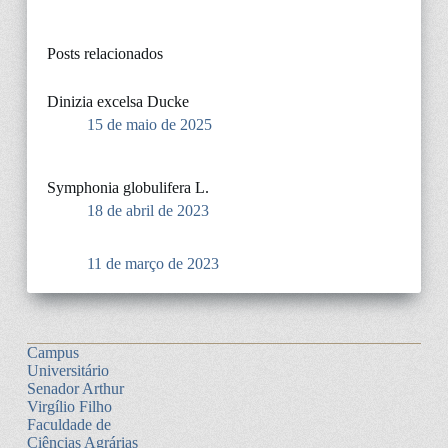
Posts relacionados
Dinizia excelsa Ducke
15 de maio de 2025
Symphonia globulifera L.
18 de abril de 2023
11 de março de 2023
Campus
Universitário
Senador Arthur
Virgílio Filho
Faculdade de
Ciências Agrárias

——

**Problem statement**
Could you retype exactly the lines from the one containing "15 de maio de 2025" through the final line of the data above, and no others?

**Your response**
15 de maio de 2025
Symphonia globulifera L.
18 de abril de 2023
11 de março de 2023
Campus
Universitário
Senador Arthur
Virgílio Filho
Faculdade de
Ciências Agrárias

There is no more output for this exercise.